- **The problem**:
In the summary on ion cyclotron waves, turn the paragraph beginning "This paper derives" into a short bulleted list that keeps its main facts.

- **Passage provided**:
--------------------
A Self-Consistent Marginally Stable State for Parallel Ion Cyclotron Waves

TL;DR

This paper derives a self-consistent model for marginally stable parallel ion cyclotron waves in a proton-electron plasma, revealing new wave behaviors and stability thresholds that differ from traditional bi-Maxwellian assumptions.

Contribution

It introduces a novel equation describing self-consistent marginal stability states with explicit solutions, advancing understanding of wave-particle interactions in plasmas.

Findings

Wave phase speeds exceed cold plasma predictions.

Characteristic resonant surfaces are more peaked in perpendicular velocity.

Threshold anisotropy for wave generation is higher than bi-Maxwellian estimates.
--------------------
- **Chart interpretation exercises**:
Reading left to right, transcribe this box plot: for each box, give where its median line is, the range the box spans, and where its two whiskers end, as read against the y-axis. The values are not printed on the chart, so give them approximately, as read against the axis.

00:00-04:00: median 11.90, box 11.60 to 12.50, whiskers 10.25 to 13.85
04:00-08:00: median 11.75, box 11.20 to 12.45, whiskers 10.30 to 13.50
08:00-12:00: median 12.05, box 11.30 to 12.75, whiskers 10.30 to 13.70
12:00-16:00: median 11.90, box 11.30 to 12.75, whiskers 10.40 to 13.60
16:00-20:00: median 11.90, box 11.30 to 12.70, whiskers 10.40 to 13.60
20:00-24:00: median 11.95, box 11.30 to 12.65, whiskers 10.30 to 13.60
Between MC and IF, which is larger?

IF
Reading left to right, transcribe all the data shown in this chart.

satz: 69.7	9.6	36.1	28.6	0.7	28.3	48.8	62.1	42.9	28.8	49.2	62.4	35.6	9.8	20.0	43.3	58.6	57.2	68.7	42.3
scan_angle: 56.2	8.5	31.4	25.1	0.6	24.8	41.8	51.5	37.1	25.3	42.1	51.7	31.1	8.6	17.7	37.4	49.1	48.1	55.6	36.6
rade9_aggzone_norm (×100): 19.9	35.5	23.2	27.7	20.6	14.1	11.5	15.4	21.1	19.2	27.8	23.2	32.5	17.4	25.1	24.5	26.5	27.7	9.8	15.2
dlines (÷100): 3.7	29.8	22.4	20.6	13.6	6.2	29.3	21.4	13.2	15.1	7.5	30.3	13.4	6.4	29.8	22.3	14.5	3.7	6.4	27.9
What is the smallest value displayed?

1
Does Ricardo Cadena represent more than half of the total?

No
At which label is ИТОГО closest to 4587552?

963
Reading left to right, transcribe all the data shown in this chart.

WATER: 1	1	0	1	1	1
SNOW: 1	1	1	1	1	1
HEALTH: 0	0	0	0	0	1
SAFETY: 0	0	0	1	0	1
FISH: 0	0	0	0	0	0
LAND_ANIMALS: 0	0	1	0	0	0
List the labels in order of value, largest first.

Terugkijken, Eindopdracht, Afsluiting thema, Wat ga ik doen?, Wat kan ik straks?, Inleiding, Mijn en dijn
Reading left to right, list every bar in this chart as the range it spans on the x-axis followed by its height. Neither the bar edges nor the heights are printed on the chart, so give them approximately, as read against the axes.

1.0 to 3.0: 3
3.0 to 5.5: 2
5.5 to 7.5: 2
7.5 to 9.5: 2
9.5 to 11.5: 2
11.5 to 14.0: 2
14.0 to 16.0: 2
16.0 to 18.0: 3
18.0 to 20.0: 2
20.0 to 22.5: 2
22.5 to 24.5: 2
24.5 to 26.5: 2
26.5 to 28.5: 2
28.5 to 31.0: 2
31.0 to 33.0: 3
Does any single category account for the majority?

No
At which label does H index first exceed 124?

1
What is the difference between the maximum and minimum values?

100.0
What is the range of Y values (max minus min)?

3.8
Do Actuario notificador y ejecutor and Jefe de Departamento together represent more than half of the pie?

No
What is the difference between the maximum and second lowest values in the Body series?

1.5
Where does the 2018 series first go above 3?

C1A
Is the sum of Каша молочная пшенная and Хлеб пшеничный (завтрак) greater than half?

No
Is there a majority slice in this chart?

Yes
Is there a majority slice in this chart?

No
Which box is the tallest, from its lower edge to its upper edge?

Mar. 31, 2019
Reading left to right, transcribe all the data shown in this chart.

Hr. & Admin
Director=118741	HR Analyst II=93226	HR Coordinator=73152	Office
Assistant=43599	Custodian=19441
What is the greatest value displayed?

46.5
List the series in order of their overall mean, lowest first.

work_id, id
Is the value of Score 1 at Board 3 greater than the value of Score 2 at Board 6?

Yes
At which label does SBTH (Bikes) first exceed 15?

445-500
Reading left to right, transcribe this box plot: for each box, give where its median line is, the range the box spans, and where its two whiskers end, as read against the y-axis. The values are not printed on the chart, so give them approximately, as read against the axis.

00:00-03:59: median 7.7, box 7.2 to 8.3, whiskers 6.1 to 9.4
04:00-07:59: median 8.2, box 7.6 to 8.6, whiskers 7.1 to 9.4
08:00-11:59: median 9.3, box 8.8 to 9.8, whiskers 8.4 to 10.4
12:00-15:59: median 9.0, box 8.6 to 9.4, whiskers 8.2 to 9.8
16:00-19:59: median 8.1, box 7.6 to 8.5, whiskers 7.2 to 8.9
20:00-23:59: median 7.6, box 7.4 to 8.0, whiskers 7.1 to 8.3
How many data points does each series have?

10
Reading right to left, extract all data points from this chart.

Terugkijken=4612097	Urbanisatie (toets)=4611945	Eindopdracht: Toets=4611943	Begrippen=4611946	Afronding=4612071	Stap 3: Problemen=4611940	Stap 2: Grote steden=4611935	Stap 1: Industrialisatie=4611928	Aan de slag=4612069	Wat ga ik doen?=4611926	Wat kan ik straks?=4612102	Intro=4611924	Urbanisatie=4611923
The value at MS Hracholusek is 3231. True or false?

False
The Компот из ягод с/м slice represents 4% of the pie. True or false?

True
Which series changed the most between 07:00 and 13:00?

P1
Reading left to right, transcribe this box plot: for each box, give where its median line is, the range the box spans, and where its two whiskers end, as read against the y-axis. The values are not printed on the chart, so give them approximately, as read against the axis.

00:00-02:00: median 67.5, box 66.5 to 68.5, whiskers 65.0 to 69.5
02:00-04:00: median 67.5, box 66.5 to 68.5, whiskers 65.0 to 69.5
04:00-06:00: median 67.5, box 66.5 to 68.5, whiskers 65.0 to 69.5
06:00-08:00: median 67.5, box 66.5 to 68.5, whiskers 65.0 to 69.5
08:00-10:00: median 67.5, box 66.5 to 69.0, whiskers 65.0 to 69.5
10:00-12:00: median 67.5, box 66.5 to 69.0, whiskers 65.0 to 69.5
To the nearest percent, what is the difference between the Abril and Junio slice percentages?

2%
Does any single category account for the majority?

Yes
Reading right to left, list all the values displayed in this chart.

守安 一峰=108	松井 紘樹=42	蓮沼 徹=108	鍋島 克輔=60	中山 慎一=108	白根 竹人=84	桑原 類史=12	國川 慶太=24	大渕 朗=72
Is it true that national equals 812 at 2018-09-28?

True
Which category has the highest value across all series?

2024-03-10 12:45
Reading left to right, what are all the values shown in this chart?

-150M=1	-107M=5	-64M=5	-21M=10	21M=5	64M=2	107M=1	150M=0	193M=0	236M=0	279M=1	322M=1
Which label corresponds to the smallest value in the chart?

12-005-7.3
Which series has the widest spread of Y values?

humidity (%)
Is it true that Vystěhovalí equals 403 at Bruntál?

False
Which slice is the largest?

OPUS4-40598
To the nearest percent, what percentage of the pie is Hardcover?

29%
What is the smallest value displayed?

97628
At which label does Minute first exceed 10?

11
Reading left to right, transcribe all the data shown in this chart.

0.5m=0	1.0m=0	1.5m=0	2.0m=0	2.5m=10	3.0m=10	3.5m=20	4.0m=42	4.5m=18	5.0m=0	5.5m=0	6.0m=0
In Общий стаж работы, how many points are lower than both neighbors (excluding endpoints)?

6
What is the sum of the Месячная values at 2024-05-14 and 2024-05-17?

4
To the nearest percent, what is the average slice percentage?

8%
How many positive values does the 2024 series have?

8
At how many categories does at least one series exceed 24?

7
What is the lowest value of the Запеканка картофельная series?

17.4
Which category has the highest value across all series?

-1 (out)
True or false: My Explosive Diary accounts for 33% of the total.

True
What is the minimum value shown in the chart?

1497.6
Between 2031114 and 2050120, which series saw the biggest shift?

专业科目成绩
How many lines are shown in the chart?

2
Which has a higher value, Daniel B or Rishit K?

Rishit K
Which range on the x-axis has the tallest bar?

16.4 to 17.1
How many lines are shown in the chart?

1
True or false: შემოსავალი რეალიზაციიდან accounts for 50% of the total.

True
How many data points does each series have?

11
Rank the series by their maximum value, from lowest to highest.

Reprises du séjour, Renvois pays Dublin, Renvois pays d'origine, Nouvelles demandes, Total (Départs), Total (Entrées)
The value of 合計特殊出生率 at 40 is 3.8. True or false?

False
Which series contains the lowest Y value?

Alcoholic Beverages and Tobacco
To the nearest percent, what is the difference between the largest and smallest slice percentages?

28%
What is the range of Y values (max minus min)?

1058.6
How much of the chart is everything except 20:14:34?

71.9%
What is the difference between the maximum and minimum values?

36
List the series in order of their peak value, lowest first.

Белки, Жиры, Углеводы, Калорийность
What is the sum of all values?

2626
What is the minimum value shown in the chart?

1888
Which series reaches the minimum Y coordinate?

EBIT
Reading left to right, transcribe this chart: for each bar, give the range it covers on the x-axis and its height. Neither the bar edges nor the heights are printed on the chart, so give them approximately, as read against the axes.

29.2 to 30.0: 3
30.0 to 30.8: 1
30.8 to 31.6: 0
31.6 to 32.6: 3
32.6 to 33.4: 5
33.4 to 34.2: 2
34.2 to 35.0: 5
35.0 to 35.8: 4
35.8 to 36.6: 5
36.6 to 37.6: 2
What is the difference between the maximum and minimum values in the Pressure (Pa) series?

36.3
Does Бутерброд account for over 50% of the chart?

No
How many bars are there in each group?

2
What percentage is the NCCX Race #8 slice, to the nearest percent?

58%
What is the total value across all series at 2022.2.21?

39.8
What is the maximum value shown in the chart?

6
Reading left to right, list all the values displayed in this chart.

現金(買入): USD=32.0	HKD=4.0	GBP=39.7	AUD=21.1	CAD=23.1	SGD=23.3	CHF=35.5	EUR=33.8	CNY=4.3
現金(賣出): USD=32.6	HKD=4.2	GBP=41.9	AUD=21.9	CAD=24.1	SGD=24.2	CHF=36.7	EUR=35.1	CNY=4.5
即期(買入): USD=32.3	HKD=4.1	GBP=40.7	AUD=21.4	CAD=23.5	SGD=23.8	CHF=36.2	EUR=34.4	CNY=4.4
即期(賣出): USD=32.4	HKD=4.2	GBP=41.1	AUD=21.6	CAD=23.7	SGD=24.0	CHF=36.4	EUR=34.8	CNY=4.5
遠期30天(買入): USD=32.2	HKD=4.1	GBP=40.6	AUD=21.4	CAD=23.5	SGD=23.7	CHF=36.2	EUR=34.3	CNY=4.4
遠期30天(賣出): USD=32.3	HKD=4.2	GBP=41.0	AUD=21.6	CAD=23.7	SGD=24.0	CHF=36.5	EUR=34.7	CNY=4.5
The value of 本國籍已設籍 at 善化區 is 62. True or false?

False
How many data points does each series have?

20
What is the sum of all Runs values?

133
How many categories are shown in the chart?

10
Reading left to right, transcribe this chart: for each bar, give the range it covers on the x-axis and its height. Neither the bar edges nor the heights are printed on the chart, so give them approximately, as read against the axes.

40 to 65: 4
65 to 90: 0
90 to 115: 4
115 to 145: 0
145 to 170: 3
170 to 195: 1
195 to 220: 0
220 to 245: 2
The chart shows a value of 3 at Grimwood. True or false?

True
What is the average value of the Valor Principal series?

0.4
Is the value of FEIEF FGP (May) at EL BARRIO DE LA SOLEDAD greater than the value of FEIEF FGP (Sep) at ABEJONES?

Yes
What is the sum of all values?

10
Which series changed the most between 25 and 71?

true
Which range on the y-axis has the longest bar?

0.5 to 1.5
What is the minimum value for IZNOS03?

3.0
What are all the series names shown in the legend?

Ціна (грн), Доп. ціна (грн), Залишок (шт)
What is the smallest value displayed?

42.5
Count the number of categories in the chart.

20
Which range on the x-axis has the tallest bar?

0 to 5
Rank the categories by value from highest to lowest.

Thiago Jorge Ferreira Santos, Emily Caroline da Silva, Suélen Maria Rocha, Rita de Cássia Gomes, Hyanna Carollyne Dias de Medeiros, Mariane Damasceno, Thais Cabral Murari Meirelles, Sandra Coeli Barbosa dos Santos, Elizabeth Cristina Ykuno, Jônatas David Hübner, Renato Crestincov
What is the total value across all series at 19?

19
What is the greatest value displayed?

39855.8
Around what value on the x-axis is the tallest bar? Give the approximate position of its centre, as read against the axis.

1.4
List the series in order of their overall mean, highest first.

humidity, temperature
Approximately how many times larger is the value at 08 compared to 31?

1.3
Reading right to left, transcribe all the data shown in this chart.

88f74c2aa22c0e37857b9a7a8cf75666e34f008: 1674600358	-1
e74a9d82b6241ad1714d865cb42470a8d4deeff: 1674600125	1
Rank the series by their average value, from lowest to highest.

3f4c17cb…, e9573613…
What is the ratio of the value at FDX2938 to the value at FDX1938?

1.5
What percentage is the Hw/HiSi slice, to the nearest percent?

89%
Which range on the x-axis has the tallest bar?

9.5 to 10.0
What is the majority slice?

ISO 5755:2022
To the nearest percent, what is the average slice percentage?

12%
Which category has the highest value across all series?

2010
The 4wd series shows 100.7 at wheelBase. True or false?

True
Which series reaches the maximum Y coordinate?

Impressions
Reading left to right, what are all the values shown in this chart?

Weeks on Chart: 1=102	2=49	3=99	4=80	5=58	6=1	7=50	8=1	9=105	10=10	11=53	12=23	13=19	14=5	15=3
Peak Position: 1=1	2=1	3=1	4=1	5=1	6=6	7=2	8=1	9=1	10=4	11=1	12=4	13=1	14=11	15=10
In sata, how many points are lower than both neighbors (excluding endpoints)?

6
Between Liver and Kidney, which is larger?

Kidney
--------------------
- **Exercise result**:
- Derives a self-consistent model for marginally stable parallel ion cyclotron waves
- Setting: a proton-electron plasma
- Reveals new wave behaviors and stability thresholds
- These differ from traditional bi-Maxwellian assumptions